Resumption of this support would bring some relief to the government which is effectively broke amidst indications that its foreign currency reserves and cash collections will fall short of amounts needed to fully finance the approved budget for the current financial year. As a result, cabinet has mandated the Minister of Finance Dr Moeketsi Majoro to prepare a list of corrective actions meant to stabilise both the fiscal and foreign currency reserves positions of the government.

The only immediate intervention for the unfolding economic meltdown appears to be an IMF bailout – in the form of balance of payments support. The IMF assists countries in restoring economic stability by helping to devise programmes of corrective policies and providing loans to support them.

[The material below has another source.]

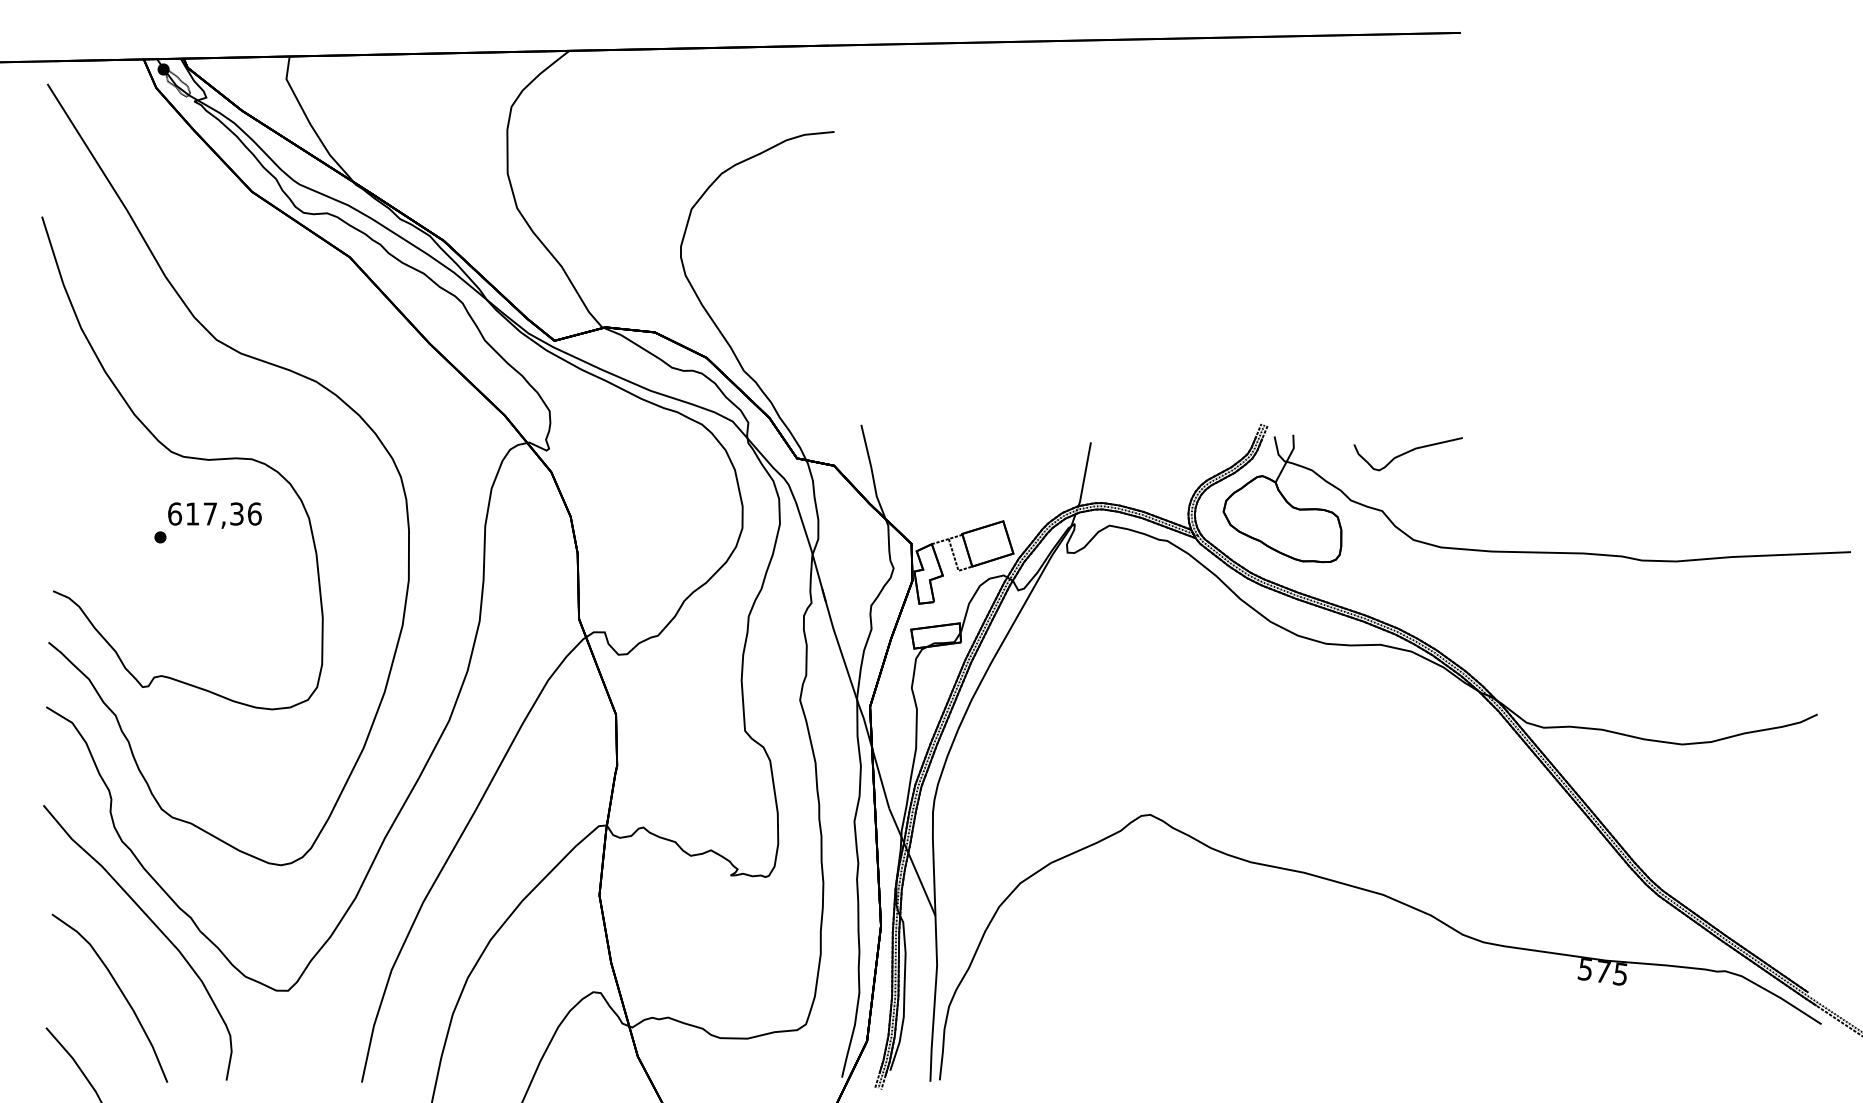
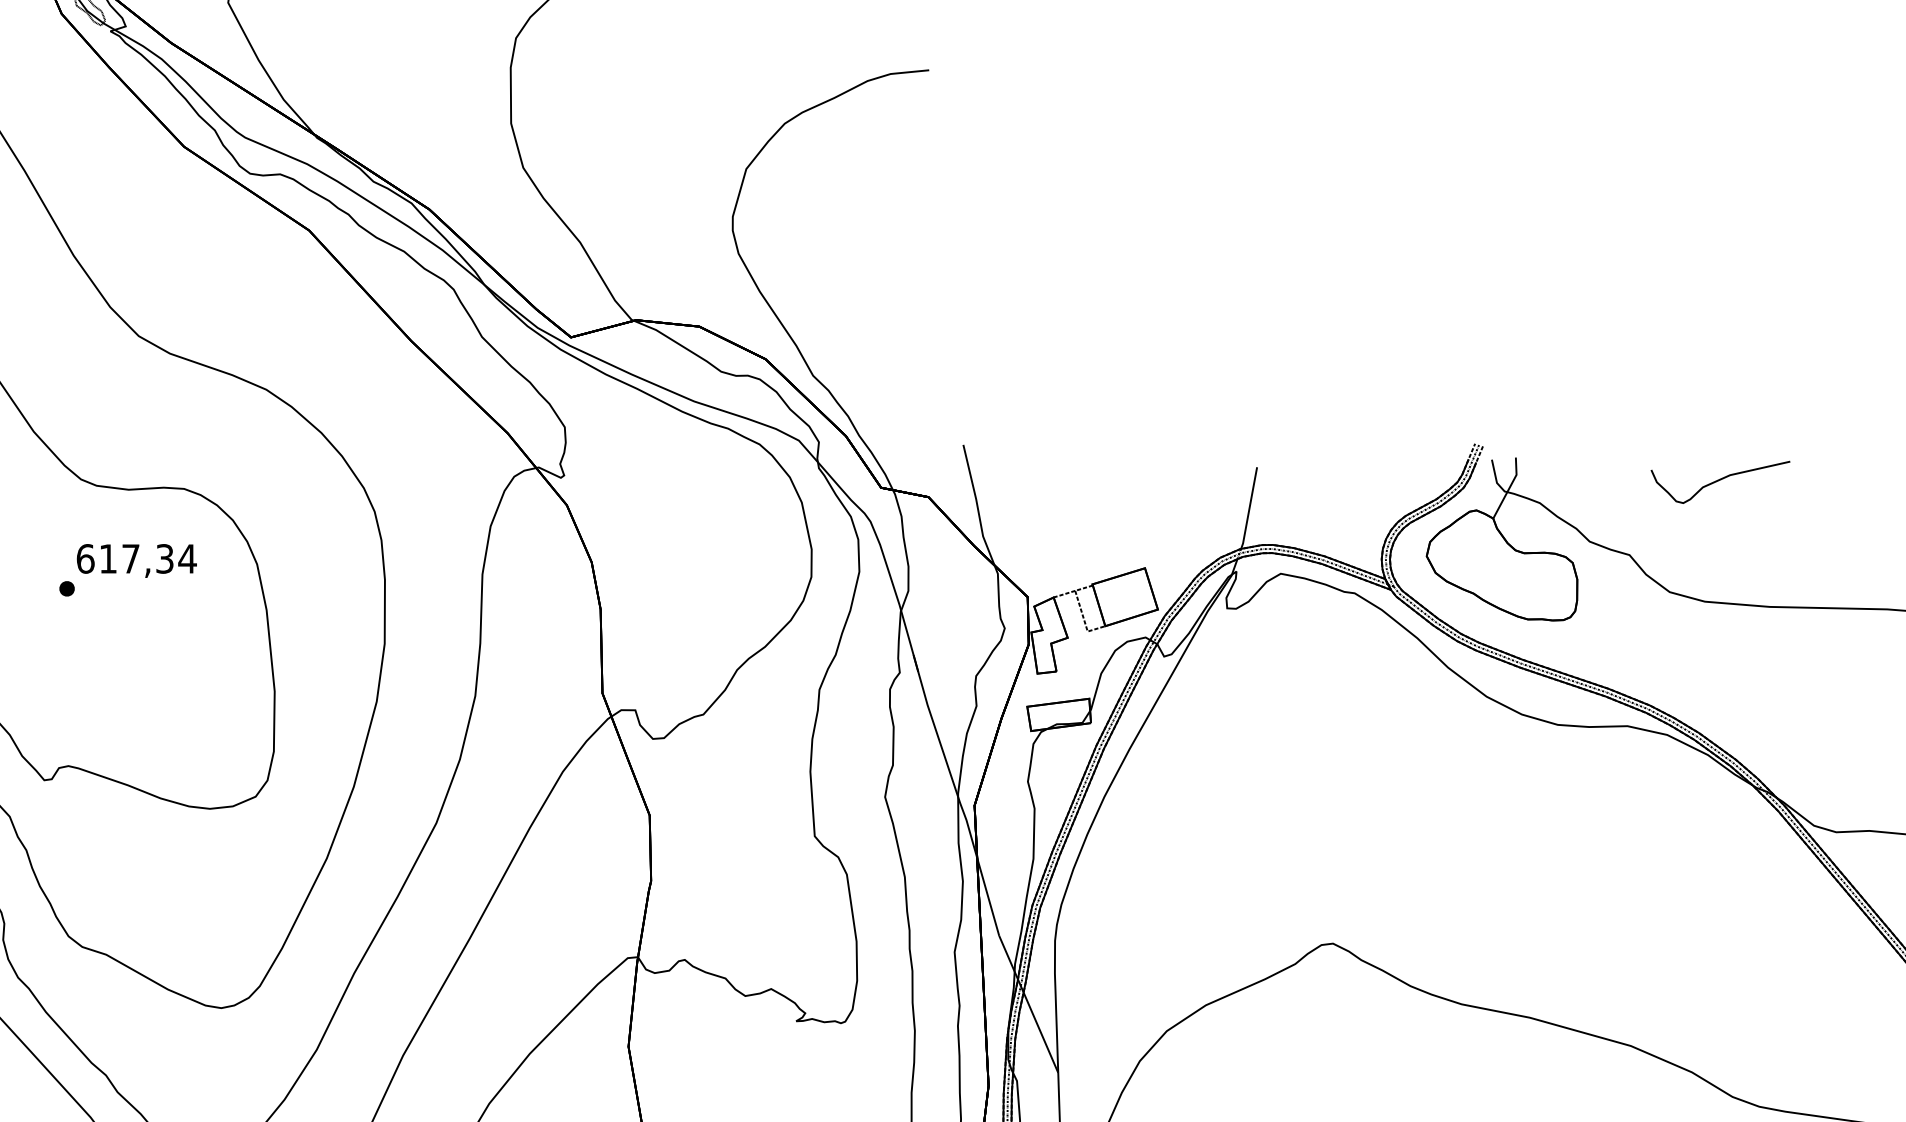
part: (1407, 454) -> (1719, 482), moved
text: (254, 513) -> (187, 558), 617,36 -> 617,34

IMF lending aims to give countries breathing space to implement adjustment policies and reforms to restore conditions for strong and sustainable growth. “The Ministry of Finance is presently studying appropriate revenue and spending measures that it will propose to government for implementation in future,” Dr Majoro said last month.

ßTo ease the foreign currency situation, he said government had held preliminary discussions with the IMF and “hopes to reach an agreement by the end of August”. “The (finance) ministry wishes to confirm that despite the outlined difficult conditions, government is in a position to service its liabilities including salaries and suppliers. However, it will be necessary to take additional measures,” he said.